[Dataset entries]
#####
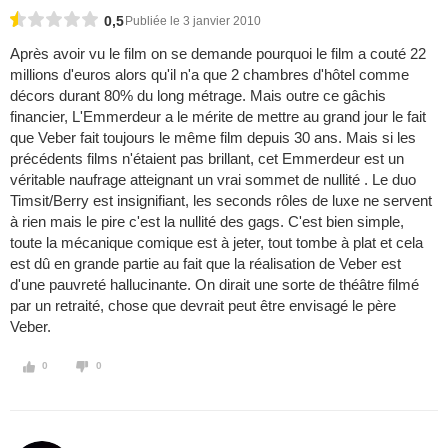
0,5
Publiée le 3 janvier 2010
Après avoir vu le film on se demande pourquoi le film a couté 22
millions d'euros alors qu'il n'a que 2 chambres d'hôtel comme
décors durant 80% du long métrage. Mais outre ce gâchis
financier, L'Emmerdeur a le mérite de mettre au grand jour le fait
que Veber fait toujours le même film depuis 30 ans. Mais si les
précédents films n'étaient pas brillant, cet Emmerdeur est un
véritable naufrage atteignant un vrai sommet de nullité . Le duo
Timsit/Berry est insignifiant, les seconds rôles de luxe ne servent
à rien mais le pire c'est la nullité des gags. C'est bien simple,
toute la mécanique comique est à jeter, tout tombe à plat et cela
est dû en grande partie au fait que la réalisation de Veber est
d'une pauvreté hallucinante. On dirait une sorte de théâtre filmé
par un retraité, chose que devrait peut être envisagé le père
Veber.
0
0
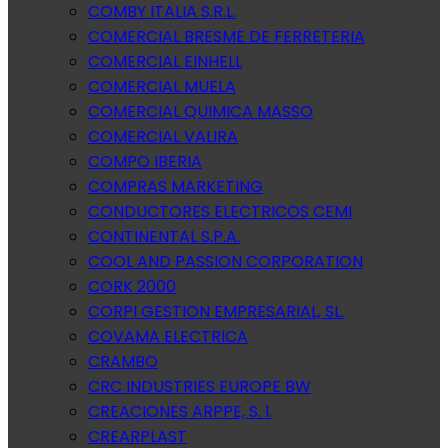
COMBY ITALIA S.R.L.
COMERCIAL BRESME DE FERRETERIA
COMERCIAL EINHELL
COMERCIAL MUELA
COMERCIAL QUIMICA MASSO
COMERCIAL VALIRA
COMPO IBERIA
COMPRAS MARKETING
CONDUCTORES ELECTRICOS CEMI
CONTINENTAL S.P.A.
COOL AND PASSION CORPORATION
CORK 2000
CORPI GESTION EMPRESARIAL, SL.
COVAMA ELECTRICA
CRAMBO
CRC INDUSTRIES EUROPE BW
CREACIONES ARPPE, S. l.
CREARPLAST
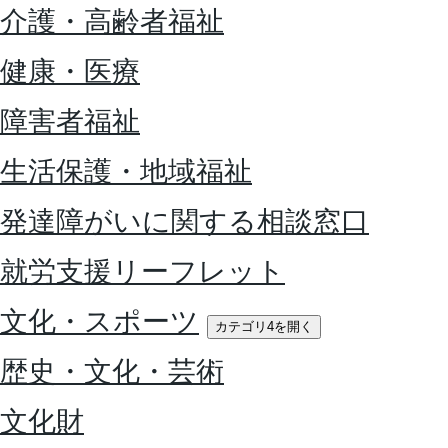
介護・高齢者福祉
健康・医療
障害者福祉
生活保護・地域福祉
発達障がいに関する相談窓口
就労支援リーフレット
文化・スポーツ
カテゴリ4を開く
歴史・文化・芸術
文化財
#####
Turn every line of the listing into a row of a Markdown table with the columns No. and Line, numbering the rows in order. Skip blank lines and leave the pictures out.

| No. | Line |
|---|---|
| 1 | 0,5 |
| 2 | Publiée le 3 janvier 2010 |
| 3 | Après avoir vu le film on se demande pourquoi le film a couté 22 |
| 4 | millions d'euros alors qu'il n'a que 2 chambres d'hôtel comme |
| 5 | décors durant 80% du long métrage. Mais outre ce gâchis |
| 6 | financier, L'Emmerdeur a le mérite de mettre au grand jour le fait |
| 7 | que Veber fait toujours le même film depuis 30 ans. Mais si les |
| 8 | précédents films n'étaient pas brillant, cet Emmerdeur est un |
| 9 | véritable naufrage atteignant un vrai sommet de nullité . Le duo |
| 10 | Timsit/Berry est insignifiant, les seconds rôles de luxe ne servent |
| 11 | à rien mais le pire c'est la nullité des gags. C'est bien simple, |
| 12 | toute la mécanique comique est à jeter, tout tombe à plat et cela |
| 13 | est dû en grande partie au fait que la réalisation de Veber est |
| 14 | d'une pauvreté hallucinante. On dirait une sorte de théâtre filmé |
| 15 | par un retraité, chose que devrait peut être envisagé le père |
| 16 | Veber. |
| 17 | 0 |
| 18 | 0 |
| 19 | COMBY ITALIA S.R.L. |
| 20 | COMERCIAL BRESME DE FERRETERIA |
| 21 | COMERCIAL EINHELL |
| 22 | COMERCIAL MUELA |
| 23 | COMERCIAL QUIMICA MASSO |
| 24 | COMERCIAL VALIRA |
| 25 | COMPO IBERIA |
| 26 | COMPRAS MARKETING |
| 27 | CONDUCTORES ELECTRICOS CEMI |
| 28 | CONTINENTAL S.P.A. |
| 29 | COOL AND PASSION CORPORATION |
| 30 | CORK 2000 |
| 31 | CORPI GESTION EMPRESARIAL, SL. |
| 32 | COVAMA ELECTRICA |
| 33 | CRAMBO |
| 34 | CRC INDUSTRIES EUROPE BW |
| 35 | CREACIONES ARPPE, S. l. |
| 36 | CREARPLAST |
| 37 | 介護・高齢者福祉 |
| 38 | 健康・医療 |
| 39 | 障害者福祉 |
| 40 | 生活保護・地域福祉 |
| 41 | 発達障がいに関する相談窓口 |
| 42 | 就労支援リーフレット |
| 43 | 文化・スポーツ |
| 44 | カテゴリ4を開く |
| 45 | 歴史・文化・芸術 |
| 46 | 文化財 |